• [READING PASSAGE]:
================

[GRASS5] GDAL binaries for OSX

Hi,

just downloaded the GDAL binary for OSX from
http://mpa.itc.it/markus/grass57/macosx/

Brand new Mac OSX 10.3 system; Fink installed but not used yet.
(i.e. /sw directory tree exists, and /sw/bin $PATHs set)

Un-tar.gz'd it into a local directory,

$ cd gdal-1.1.9-cvs-30-oct-2003-macosx-bin/
$ su
# cp bin/* /sw/bin/
# cp lib/* /sw/lib/
# cd /sw/lib
# ln -s libgdal.1.1.9.dylib libgdal.1.1.dylib
# exit
$
$ gdalinfo --formats
dyld: ../bin/gdalinfo can't open library: /Users/markus/gdal/gdal-1.1.9-cvs-30-oct-2003-linux-bin/lib/libgdal.1.dylib (No such file or directory, errno = 2)
Trace/BPT trap

???

Note 1: Fink must be installed for this GDAL install.
Note 2: the above webpage ask you to copy non-existant files to /sw/include

thanks,
Hamish
(who knows very little about OSX)

On Tue, Dec 09, 2003 at 09:42:53PM +1300, Hamish wrote:

Hi,

just downloaded the GDAL binary for OSX from
http://mpa.itc.it/markus/grass57/macosx/

Hi Hamish,

in a few days this page will be reomved :slight_smile:
I am waiting for a person to take over these efforts,
so I'll leave it as-is for now.

[...]

dyld: ../bin/gdalinfo can't open library: /Users/markus/gdal/gdal-1.1.9-cvs-30-oct-2003-linux-bin/lib/libgdal.1.dylib (No such file or directory, errno = 2)
Trace/BPT trap

Looks like a path problem.

[...]

Note 1: Fink must be installed for this GDAL install.

Yes. I thought that GDAL/GRASS without FINK is impossible?

================

(Extracted page text data)
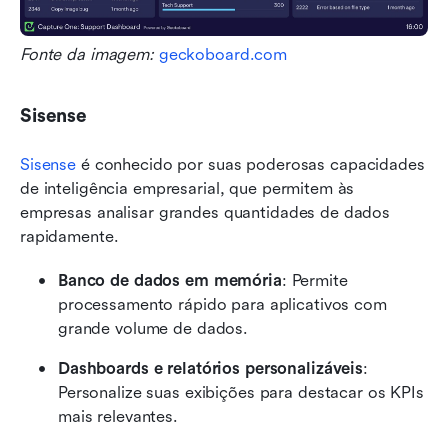
Fonte da imagem: 
geckoboard.com
Sisense
Sisense
 é conhecido por suas poderosas capacidades 
de inteligência empresarial, que permitem às 
empresas analisar grandes quantidades de dados 
rapidamente.
Banco de dados em memória
: Permite 
processamento rápido para aplicativos com 
grande volume de dados.
Dashboards e relatórios personalizáveis
: 
Personalize suas exibições para destacar os KPIs 
mais relevantes.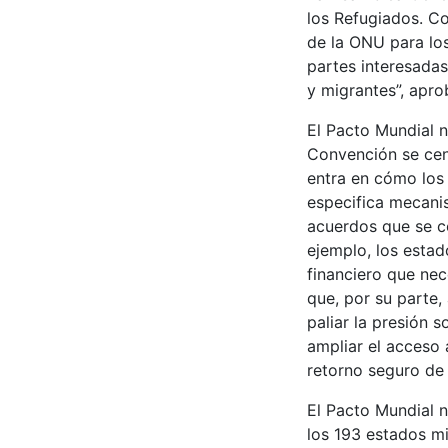
los Refugiados. C
de la ONU para lo
partes interesadas
y migrantes”, apr
El Pacto Mundial n
Convención se cent
entra en cómo los 
especifica mecani
acuerdos que se c
ejemplo, los esta
financiero que ne
que, por su parte,
paliar la presión s
ampliar el acceso 
retorno seguro de 
El Pacto Mundial n
los 193 estados m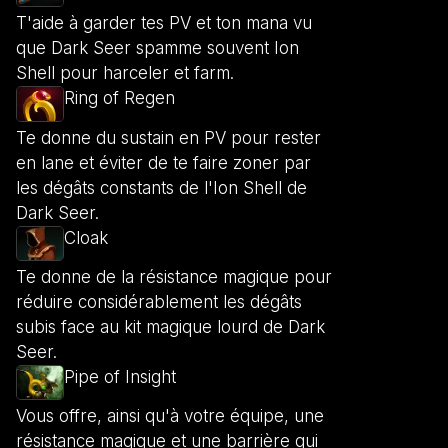
T'aide à garder tes PV et ton mana vu
que Dark Seer spamme souvent Ion
Shell pour harceler et farm.
Ring of Regen
Te donne du sustain en PV pour rester
en lane et éviter de te faire zoner par
les dégâts constants de l'Ion Shell de
Dark Seer.
Cloak
Te donne de la résistance magique pour
réduire considérablement les dégâts
subis face au kit magique lourd de Dark
Seer.
Pipe of Insight
Vous offre, ainsi qu'à votre équipe, une
résistance magique et une barrière qui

================

• [TASK SET]:
a – In the GDAL thread, which version of Mac OSX is the new system running?
b – Reproduce the GDAL thread from "[GRASS5] GDAL binaries" to "and /sw/bin $PATHs set)".
Rely only on the GDAL thread when responding.

• [SOLUTIONS BY TASK]:
a – Mac OSX 10.3.

b –
[GRASS5] GDAL binaries for OSX

Hi,

just downloaded the GDAL binary for OSX from
http://mpa.itc.it/markus/grass57/macosx/

Brand new Mac OSX 10.3 system; Fink installed but not used yet.
(i.e. /sw directory tree exists, and /sw/bin $PATHs set)